75.The study on access to justice in cases of discrimination carried out by the Swiss Centre of Expertise in Human Rights provides an overview of recent judgments in cases of discrimination on grounds of sexual orientation or identity. The Federal Supreme Court has, for instance, considered whether health insurance funds should pay for transsexual persons’ sex change operations. It has also ruled on several occasions on the question of adoption of the child of a registered partner or equal treatment of married couples and registered partners on the one hand and unmarried cohabitants on the other. There is also recent case law of the Swiss Federal Supreme Court concerning the application of general provisions of private law and criminal provisions in relation to sexual orientation.

Replies to the questions raised in paragraph 9

76.Switzerland has signed the Council of Europe Convention of 11 May 2011 on Preventing and Combating Violence against Women and Domestic Violence (the Istanbul Convention 3).

77.The Federal Act on Extra-Procedural Witness Protection, which entered into force on 1 January 2013, governs the implementation of witness protection programmes for persons threatened because of their cooperation in criminal proceedings, including victims of violence.

78.An assessment of the Federal Act on the Provision of Support to Victims of Crime (the Victim Support Act) is currently under way. The assessment should reveal, firstly, how the measures envisaged under the Act are being implemented and what effect the Act is having on different categories of victims (including women); and secondly, how the Act is being enforced and what effect the criminal procedure is having on victims. The aim is to identify any potential for improvement and optimization of the measures envisaged.
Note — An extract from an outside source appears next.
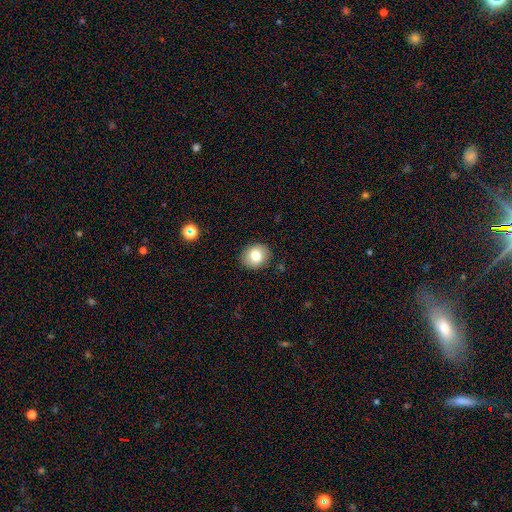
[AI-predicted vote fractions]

79.Under the Victim Support Act, all cantons are required to establish support centres for victims of domestic violence. Since the entry into force, on 1 July 2007, of the restraining measures provided for in article 28 (b) of the Civil Code, all cantons are also required to make provision in their laws for measures against domestic violence. Accordingly, all cantons recognize the possibility of expelling perpetrators of domestic violence from the joint dwelling and prohibiting them from returning there or entering the surrounding area. Some cantons also offer follow-up support for victims provided by community-based units designated for that purpose. In addition to counselling victims, the support centres carry out awareness-raising activities and information campaigns and facilitate networking between stakeholders at the cantonal level.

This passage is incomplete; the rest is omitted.